COLLECTED DATA START
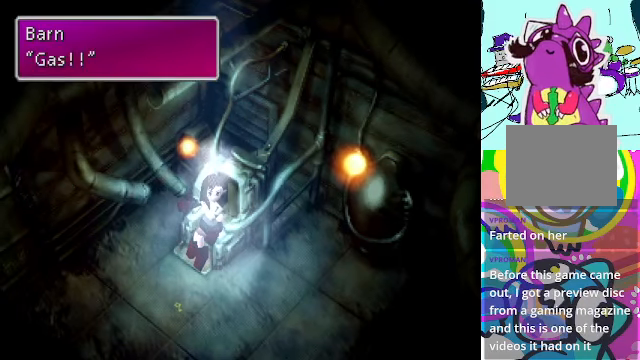
Gameplay with a controller (Xbox layout); each line is a JSON object with the inputs held at the frame after it. "events" lists button and stick changes between this image and that frame as [ms after this image, input, new state], when the widget could be followed in between. Not read: L3 R3 right_stick.
{"buttons": [], "left_stick": "center", "events": [[33, "B", "down"], [100, "B", "up"]]}
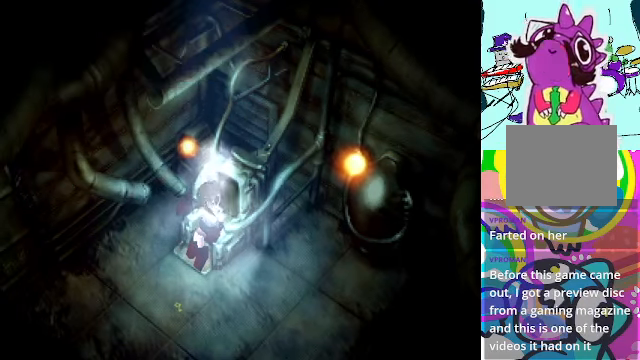
{"buttons": [], "left_stick": "center", "events": []}
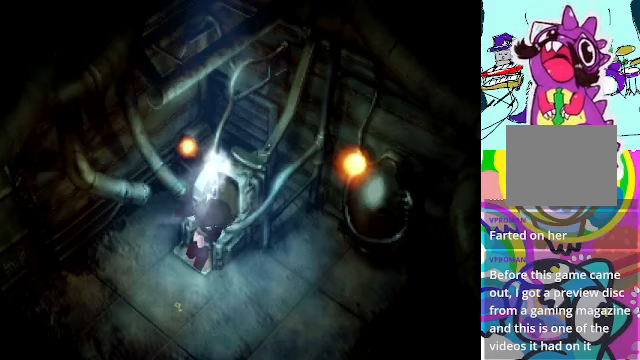
{"buttons": [], "left_stick": "center", "events": []}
COLLECTED DATA END
Omit the pictures and repeat the rest of the listing verbatim.

Gameplay with a controller (Xbox layout); each line is a JSON object with the inputs held at the frame after it. "events" lists button and stick changes between this image and that frame as [ms after this image, input, new state], when the widget could be followed in between. Not read: L3 R3 right_stick.
{"buttons": [], "left_stick": "center", "events": [[33, "B", "down"], [100, "B", "up"]]}
{"buttons": [], "left_stick": "center", "events": []}
{"buttons": [], "left_stick": "center", "events": []}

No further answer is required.